OPEC ministers said Thursday at a meeting in Vienna that they had decided to
maintain the oil cartel's crude production at existing levels, satisfied that
two recent rounds of output cutbacks have helped boost sagging oil prices and
balance global oil markets.
"The market is stable, the market is healthy," said OPEC Secretary General
Abdalla Salem El-Badri of Libya. "We don't need to touch it this time."
OPEC, though, also warned that oil price volatility is likely to continue in
2007. Prices have zigzagged recently, sometimes sharply during the same day,
buoyed by tensions with Iran and weighed by mild winter temperatures in the
Northeast. OPEC agreed to meet again on Sept. 11 to review market conditions.

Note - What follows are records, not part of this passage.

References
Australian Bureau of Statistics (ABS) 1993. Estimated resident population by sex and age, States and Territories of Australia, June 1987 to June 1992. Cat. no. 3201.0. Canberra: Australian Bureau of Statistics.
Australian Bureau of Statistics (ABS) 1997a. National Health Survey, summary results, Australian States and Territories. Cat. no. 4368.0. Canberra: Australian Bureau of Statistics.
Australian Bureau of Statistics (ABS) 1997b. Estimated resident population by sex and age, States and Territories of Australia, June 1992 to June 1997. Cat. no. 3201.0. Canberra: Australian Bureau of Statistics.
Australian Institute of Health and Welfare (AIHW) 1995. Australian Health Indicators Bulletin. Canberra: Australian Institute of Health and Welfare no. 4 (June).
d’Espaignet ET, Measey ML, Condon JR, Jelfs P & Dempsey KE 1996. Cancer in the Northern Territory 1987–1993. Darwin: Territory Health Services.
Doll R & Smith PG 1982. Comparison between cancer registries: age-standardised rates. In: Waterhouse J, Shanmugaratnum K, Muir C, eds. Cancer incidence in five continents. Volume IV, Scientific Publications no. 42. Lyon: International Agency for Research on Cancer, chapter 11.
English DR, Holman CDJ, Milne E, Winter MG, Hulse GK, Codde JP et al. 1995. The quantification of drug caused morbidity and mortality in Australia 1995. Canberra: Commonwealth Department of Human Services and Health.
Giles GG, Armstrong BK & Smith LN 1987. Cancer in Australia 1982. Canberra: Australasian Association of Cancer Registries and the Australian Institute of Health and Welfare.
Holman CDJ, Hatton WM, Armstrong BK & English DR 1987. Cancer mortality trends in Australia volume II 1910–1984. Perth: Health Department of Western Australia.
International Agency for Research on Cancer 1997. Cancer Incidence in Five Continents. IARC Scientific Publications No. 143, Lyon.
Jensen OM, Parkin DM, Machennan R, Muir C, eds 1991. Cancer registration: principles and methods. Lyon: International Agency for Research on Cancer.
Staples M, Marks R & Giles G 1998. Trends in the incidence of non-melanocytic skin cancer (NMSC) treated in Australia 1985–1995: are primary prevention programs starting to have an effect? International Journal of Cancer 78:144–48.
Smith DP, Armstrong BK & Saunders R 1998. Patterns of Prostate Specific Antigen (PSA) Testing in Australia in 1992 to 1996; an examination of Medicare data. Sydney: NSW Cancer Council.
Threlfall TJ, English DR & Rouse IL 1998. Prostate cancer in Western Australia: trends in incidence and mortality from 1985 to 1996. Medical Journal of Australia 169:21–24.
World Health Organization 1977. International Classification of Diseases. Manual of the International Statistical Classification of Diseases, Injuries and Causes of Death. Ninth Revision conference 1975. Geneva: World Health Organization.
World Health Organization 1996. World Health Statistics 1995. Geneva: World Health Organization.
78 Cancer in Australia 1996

The market had expected OPEC to keep the status quo. Still, production could
fall if ministers implement compliance with cuts agreed on in the past four
months.
In meetings late last year, OPEC agreed to take a combined 1.7 million
barrels a day off global oil markets as they sought to shore up sagging oil
prices and shrink burgeoning inventories. Actual cuts have been only about 1
million barrels a day.
Oil prices recently have also been reacting to the stock market, as dips in
US equities spur fears of possible weaker demand.
Heating oil futures dropped 0.11 cent to $1.6874 a gallon, while natural gas
prices declined by a cent to $6.949 per 1,000 cubic feet.